The U.S. Has More Crime than Any Other Nation
More crimes happen in the United States than any other country. Despite decreasing crime rates over the past 20 years, the U.S. is still combating crime rates that are much higher than other developed nations. While other countries have higher per capita crime rates, more burglaries, rapes, homicides, and assaults happen in America than any where else. In 2009, approximately 12 million crimes were committed in the U.S. No other country experienced more than 6 million crimes during the same year, including those with larger populations, like China and Russia. In total, nearly 1 in 5 Americans have been the victim of a major crime.
The United States is Home to 25 Percent of the World’s Prison Population
It might not be too surprising to learn the U.S. is home to almost a quarter of the world’s prisoners. The country does have more crime than any place else.
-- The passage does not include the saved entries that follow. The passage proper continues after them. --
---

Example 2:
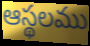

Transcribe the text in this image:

ఆస్థలము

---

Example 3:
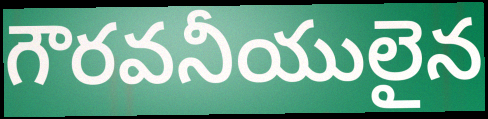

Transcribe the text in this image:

గౌరవనీయులైన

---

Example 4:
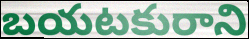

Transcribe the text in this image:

బయటకురాని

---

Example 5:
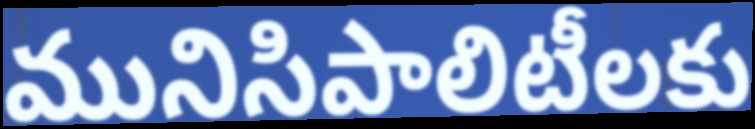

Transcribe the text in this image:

మునిసిపాలిటీలకు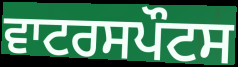
ਵਾਟਰਸਪੌਟਸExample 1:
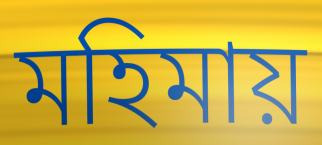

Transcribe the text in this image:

মহিমায়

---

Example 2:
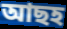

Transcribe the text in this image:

আছহ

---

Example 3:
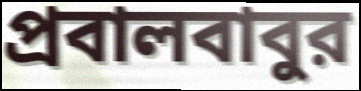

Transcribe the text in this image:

প্রবালবাবুর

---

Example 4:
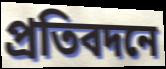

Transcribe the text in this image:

প্রতিবদনে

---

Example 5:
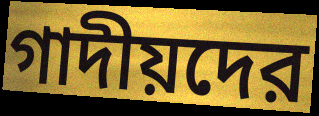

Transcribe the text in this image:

গাদীয়দেরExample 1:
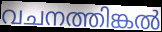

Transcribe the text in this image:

വചനത്തിങ്കൽ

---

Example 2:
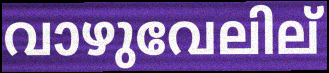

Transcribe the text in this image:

വാഴുവേലില്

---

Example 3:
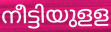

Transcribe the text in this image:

നീട്ടിയുളള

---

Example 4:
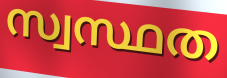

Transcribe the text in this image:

സ്വസ്ഥത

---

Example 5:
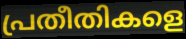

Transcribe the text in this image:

പ്രതീതികളെ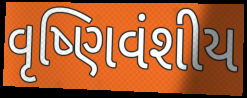
વૃષ્ણિવંશીય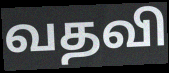
வதவி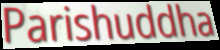
Parishuddha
However, this number is astonishing when compared to other nations. China, for example, has more than four times the population but has fewer total prisoners (including those held for political or “administrative” reasons). What is even more surprising is that most of America’s inmates were convicted of non-violent drug related offenses. Drug related convictions account for more than half of inmates in the federal detention system.
These statistics have become the source of major controversy as America’s prison system comes under increased scrutiny for its high cost and low impact on crime rates. The number of inmates is particularly galling when you consider this next fact…
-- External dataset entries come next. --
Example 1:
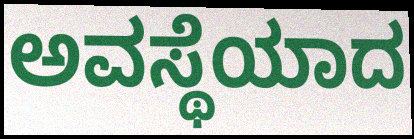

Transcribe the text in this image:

ಅವಸ್ಥೆಯಾದ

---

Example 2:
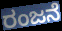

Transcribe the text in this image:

ರಂಜನೆ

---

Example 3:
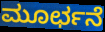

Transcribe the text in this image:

ಮೂರ್ಛನೆ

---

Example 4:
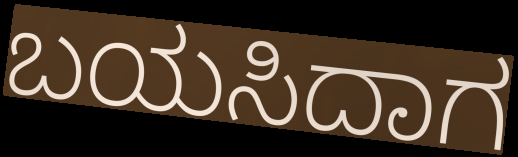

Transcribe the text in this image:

ಬಯಸಿದಾಗ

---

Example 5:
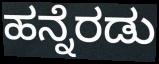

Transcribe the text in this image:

ಹನ್ನೆರಡು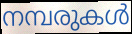
നമ്പരുകൾ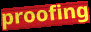
proofing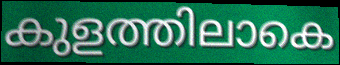
കുളത്തിലാകെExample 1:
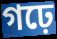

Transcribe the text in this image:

গঢ়ে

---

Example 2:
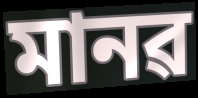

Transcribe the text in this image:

মানৱ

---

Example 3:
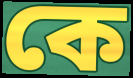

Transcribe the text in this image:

কে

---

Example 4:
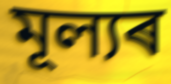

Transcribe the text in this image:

মূল্যৰ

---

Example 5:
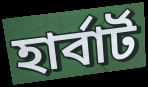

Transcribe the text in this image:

হাৰ্বাৰ্ট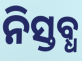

The Majority of Major Crimes Go Unsolved
Solving a crime is a hard thing to do. To crack the simplest of cases, police usually deal unreliable witnesses, confusing evidence, and too many suspects. The unfortunate result is that, more often than not, many crimes go unsolved. An analysis of FBI statistics by the Scripps Howard News Agency showed that less than half of all murders in the U.S. were solved. There are even some parts of the country, like Phoenix or New Orleans, where a murderer has a greater than 50 percent chance of never being caught. Surprisingly, police in rural areas are statistically more efficient at solving homicides than their urban counterparts. This inability to solve crime is not limited to murders. In many jurisdictions, police have an equally poor track record solving major crimes, like rape and burglary.
A Small Group of People Commit More than 80 Percent of All Crime
In many poor and disadvantaged areas of the U.S., gangs are a fact of life. In recent years, however, many gangs have branched out beyond their usual hunting grounds. According to a survey of law enforcement professionals, gangs are now active in 58 percent of jurisdictions in America, compared to just 45 percent in 2004. Despite a higher profile, the country’s gang population is actually pretty low with numbers estimated at one million members. To give that number some perspective, the U.S. has approximately 310 million people.
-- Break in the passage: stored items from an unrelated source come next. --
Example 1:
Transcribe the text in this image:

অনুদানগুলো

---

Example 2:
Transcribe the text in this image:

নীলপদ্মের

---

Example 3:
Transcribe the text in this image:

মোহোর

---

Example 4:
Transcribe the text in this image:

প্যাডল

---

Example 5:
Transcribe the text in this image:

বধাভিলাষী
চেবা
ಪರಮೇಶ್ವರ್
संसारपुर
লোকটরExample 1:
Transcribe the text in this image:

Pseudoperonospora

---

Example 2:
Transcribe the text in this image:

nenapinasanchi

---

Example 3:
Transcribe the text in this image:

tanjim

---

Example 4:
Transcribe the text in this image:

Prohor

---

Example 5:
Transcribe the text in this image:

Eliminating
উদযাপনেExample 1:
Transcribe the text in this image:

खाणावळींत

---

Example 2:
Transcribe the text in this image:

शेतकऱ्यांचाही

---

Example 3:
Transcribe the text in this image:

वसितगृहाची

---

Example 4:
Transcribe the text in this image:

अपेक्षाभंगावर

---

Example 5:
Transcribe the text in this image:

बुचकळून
Most would see these statistics as good news. The gang member population is low and being spread out across wider geographic areas. This should mean a lower number of crimes committed by gang members in any given jurisdiction. Unfortunately, that’s not the case. These gangs simply expanded into areas without competing gangs. The end result has been an astonishing increase in the percentage of crimes committed by gang members. In 2009, law enforcement estimated that nearly 80 percent of all crime in the U.S. is committed by gang members.